Markert suggested closing the structure’s main door that faces Cherry Street and building a covering for an alleyway leading to the bottom floor entrance, used often for taking jail inmates to trial.

“At the very least, we need to have that covered, so people can’t see,” Markert said.

Sheriff’s deputies placed on each floor act as security in the structure. Detector wands are used near courtrooms on the second and third floors when foot traffic is expected to be high, mainly during criminal trials.

Warren County Sheriff Martin Pace, among judges and others in the meeting room while the two men spoke, took issue with elected officials talking security in a public setting with government access television cameras rolling. He declined to mention specifics of key security infrastructure at the courthouse.

“Some of the issues raised and some of the technology mentioned are things we actually have,” Pace said, adding he’d meet with supervisors soon on funding. “As for other issues, such as limiting access to only one entry point and metal detectors, these are issues that have been brought up many times before to the board. It always boils down to funding.”

[Stored data]
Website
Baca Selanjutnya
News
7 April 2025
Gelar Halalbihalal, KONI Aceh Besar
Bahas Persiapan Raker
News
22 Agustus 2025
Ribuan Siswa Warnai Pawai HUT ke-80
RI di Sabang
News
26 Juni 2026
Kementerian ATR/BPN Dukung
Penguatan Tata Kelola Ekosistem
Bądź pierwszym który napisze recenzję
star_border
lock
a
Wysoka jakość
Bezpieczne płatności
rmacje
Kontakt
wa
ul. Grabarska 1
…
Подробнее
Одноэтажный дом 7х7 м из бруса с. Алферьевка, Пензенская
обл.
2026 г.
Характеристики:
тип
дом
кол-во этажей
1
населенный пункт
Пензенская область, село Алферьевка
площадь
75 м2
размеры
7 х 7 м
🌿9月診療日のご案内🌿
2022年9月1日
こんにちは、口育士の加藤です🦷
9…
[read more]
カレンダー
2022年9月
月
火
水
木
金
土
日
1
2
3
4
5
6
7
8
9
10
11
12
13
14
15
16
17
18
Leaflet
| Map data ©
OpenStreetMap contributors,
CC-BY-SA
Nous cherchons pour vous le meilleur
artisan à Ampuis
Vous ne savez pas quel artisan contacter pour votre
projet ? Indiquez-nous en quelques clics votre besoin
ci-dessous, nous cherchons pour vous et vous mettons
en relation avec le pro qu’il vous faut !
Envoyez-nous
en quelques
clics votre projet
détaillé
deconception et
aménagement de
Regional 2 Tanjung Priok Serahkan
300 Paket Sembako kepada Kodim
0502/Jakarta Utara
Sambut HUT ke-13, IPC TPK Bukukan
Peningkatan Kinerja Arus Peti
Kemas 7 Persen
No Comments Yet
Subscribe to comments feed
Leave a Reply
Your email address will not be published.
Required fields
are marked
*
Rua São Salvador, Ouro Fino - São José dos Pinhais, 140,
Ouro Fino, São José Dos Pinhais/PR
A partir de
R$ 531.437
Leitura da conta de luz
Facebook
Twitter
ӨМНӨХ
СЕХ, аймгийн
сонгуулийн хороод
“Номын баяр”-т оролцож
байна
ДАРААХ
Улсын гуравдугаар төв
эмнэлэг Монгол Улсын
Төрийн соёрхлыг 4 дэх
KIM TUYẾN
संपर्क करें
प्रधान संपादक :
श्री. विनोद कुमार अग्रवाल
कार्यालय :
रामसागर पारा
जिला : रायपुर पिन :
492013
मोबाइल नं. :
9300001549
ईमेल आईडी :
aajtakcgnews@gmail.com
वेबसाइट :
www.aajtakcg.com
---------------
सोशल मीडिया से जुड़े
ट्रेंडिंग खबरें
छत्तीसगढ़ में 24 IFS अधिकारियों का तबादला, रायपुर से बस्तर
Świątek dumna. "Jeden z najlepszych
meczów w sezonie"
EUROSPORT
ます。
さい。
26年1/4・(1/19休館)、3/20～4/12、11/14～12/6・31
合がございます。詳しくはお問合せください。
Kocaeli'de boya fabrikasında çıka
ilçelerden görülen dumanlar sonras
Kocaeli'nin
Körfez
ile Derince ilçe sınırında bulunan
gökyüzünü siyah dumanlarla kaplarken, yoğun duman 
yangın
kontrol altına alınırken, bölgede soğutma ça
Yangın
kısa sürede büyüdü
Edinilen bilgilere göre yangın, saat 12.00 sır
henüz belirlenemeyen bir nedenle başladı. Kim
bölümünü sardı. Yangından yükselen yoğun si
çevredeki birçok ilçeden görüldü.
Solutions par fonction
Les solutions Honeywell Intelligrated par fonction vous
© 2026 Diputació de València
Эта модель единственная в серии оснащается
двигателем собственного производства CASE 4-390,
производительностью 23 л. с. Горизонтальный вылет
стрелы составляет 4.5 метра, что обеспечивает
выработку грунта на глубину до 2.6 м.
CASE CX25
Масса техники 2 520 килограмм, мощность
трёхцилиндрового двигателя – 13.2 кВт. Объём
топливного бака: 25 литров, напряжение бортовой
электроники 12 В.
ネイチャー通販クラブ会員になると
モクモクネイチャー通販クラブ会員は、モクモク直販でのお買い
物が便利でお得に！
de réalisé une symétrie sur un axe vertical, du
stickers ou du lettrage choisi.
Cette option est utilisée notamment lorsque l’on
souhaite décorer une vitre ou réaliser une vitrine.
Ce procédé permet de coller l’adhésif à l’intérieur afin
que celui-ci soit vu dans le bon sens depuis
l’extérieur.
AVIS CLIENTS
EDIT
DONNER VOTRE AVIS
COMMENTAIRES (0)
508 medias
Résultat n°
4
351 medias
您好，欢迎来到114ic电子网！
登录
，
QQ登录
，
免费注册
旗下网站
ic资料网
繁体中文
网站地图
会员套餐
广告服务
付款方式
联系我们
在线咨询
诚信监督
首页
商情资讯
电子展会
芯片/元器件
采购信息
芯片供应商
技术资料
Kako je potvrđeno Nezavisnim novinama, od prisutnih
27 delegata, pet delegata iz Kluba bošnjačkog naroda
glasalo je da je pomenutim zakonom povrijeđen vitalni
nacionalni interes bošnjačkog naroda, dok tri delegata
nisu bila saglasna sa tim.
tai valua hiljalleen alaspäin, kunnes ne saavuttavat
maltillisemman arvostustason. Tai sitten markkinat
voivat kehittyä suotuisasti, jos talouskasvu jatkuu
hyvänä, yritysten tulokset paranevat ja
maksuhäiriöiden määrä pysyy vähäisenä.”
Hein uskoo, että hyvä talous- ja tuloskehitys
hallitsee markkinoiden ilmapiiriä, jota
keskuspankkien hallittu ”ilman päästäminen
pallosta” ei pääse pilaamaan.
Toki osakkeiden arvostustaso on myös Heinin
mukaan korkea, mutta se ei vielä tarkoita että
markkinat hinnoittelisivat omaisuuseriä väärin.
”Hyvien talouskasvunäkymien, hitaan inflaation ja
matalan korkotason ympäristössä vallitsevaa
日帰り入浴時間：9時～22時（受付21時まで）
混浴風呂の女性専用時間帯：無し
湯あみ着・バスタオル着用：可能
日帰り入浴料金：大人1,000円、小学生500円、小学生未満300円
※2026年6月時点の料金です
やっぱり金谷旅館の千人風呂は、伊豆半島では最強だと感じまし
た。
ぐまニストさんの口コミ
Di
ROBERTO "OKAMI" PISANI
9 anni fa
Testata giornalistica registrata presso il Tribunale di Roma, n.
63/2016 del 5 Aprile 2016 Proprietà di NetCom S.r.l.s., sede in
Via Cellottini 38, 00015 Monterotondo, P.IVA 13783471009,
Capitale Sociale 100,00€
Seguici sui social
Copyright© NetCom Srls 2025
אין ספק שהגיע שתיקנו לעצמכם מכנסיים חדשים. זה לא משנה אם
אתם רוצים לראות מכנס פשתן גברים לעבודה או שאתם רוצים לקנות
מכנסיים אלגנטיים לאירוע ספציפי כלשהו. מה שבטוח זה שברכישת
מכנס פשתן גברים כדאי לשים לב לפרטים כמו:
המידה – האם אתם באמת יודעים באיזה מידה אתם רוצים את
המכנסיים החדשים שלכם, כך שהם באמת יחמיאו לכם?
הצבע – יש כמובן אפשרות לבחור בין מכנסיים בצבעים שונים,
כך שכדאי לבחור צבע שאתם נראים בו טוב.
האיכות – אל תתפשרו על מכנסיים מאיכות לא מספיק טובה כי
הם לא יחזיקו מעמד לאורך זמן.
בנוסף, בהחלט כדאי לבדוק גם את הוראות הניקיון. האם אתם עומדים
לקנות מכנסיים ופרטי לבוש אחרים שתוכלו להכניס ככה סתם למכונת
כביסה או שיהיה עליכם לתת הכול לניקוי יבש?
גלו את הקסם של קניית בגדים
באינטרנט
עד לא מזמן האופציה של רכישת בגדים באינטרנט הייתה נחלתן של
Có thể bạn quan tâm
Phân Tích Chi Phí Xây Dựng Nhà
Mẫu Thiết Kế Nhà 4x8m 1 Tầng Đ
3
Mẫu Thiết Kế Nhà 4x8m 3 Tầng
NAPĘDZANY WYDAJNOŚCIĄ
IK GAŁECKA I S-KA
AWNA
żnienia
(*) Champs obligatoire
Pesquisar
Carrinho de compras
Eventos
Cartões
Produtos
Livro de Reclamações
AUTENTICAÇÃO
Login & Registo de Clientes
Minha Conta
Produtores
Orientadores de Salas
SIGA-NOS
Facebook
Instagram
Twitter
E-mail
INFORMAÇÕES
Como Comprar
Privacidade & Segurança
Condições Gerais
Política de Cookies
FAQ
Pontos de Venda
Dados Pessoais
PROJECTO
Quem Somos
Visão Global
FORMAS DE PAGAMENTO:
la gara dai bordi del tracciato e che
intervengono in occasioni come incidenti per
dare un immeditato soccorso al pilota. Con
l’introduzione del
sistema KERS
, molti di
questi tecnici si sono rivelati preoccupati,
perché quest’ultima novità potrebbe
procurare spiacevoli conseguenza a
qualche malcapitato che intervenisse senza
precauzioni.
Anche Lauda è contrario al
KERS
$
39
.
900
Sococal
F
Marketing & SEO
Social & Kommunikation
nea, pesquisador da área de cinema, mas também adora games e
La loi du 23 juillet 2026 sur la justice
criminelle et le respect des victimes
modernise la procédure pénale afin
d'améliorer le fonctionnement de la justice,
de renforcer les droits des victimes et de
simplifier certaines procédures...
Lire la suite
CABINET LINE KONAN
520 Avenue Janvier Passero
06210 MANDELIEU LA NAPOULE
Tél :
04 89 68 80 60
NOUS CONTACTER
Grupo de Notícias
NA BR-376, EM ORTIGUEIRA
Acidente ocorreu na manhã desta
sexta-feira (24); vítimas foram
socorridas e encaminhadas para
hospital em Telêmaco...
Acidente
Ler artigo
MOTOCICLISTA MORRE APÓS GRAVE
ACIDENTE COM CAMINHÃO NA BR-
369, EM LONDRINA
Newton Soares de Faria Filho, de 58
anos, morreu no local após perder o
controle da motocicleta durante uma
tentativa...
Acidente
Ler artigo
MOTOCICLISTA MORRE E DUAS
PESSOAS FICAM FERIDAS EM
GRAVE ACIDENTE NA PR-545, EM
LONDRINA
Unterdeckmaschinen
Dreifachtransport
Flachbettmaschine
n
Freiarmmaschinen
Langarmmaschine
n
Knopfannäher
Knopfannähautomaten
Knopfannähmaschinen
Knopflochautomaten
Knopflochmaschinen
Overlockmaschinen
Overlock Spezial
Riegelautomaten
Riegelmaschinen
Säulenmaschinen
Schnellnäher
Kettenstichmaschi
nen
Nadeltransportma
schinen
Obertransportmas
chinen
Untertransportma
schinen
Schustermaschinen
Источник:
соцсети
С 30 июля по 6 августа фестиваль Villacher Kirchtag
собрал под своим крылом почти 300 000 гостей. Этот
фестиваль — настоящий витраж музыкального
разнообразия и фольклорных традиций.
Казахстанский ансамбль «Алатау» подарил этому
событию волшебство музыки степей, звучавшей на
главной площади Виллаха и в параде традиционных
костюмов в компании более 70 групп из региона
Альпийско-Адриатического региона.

**List of tasks**
1. In the courthouse security excerpt, where and when are detector wands used?
2. Reproduce word for word the stretch of the courthouse security excerpt from "Sheriff’s deputies placed" through "during criminal trials.".

**Results in order**
1. Near courtrooms on the second and third floors when foot traffic is expected to be high, mainly during criminal trials.

2.
Sheriff’s deputies placed on each floor act as security in the structure. Detector wands are used near courtrooms on the second and third floors when foot traffic is expected to be high, mainly during criminal trials.